Suspiré y pasé delante. No sabía qué iba a buscar.

—Buenas noches, señor Longo. Me llamo Juan.

—Sube, Juan, sube. —Me franqueó la entrada del piso. De cerca, se le notaban más los años. Parecía un hombre vigoroso y enérgico que estuviera un poco harto de hacer el papel de hombre vigoroso y enérgico. Explicaba—: A veces, a estas horas, todavía estoy trabajando, pero como hoy es sábado, he decidido tomarme un pequeño descanso…

Entré en un piso estrecho y decorado con pésimo gusto. Parecía que padre e hija hubieran ido a una tienda de
souvenirs,
de ésos tan horribles y los hubieran comprado todos, absolutamente todos, para esparcirlos al azar por la vivienda. La tele estaba puesta. El hombre tenía una mediana de cerveza abierta sobre la mesa del comedor.

—Pasa, pasa, Juan. ¿Qué quieres tomar?

Así fue como me encontré cara a cara con aquel hombre.
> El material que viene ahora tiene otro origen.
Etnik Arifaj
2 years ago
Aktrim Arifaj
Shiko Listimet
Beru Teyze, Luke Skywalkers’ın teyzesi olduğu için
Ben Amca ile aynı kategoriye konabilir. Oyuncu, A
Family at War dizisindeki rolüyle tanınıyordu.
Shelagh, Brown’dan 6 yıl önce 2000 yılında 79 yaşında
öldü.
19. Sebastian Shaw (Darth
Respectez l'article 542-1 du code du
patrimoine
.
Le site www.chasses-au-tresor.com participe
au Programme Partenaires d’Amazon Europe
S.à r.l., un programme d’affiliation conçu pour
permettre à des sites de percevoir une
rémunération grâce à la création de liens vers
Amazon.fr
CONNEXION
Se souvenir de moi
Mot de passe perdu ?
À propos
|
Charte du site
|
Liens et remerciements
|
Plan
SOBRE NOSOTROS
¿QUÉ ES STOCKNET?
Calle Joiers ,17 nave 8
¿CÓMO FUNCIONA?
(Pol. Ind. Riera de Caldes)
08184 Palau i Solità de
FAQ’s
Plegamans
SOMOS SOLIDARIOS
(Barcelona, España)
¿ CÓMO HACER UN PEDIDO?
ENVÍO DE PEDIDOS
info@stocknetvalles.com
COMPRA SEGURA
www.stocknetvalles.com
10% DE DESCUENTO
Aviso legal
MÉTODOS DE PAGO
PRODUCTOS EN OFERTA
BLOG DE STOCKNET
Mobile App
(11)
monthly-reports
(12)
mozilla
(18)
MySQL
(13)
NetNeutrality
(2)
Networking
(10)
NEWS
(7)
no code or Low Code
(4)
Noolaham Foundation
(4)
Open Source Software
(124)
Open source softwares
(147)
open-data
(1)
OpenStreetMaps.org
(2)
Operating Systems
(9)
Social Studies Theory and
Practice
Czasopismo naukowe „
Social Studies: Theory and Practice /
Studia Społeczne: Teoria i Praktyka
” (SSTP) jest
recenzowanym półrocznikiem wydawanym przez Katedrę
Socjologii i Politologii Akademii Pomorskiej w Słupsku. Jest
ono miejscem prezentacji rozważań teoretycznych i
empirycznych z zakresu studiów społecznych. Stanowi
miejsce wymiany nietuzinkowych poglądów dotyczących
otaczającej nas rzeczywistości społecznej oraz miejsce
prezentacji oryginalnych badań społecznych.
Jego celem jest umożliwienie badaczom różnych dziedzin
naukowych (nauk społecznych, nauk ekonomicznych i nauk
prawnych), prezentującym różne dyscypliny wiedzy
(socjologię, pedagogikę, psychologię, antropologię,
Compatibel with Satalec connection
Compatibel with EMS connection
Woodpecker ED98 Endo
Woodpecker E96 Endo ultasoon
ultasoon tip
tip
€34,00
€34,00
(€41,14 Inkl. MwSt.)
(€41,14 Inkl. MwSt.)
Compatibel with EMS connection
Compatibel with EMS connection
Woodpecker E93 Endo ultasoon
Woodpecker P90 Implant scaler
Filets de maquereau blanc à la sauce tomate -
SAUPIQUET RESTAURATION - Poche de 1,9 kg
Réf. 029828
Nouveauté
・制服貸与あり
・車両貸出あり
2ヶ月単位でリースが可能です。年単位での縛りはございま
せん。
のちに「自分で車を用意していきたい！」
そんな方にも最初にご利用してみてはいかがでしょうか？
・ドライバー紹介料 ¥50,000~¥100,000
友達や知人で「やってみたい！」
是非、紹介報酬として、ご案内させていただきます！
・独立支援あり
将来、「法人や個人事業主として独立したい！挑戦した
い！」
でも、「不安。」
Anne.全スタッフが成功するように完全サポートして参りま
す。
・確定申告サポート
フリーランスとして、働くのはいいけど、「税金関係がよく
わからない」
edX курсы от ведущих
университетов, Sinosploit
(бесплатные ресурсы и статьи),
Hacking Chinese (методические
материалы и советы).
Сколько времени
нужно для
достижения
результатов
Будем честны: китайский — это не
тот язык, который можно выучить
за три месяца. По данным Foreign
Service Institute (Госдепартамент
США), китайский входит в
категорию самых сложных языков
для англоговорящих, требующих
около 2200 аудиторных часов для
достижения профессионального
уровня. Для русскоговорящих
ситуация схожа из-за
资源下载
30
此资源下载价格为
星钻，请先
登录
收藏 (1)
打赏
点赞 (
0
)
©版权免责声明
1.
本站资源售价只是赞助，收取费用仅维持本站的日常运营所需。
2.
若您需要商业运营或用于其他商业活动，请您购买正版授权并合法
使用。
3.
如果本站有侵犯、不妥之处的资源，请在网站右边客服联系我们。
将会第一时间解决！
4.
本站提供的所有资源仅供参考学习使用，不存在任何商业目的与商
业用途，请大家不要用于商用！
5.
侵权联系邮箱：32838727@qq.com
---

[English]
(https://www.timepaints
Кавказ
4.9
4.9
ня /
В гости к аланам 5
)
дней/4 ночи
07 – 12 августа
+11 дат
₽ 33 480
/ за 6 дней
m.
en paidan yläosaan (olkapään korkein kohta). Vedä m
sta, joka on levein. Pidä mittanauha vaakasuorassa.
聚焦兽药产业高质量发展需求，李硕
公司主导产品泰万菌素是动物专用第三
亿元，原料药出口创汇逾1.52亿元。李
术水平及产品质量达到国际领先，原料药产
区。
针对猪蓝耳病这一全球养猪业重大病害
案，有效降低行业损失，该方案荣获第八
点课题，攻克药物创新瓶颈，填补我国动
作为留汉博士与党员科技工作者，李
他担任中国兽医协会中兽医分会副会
Posiblemente, el hombre que había ido a buscar a Elías para enterarse de qué era aquello del chantaje.

Posiblemente, el hombre que le había partido la cara a Elías y le había quitado las pruebas del chantaje.

Posiblemente, el hombre que ahora mismo hacía el chantaje, con aquellas pruebas, al
Pantasma,
pero que en vez de cobrarle en copias de examen, le cobraba doscientas cincuenta mil pesetas.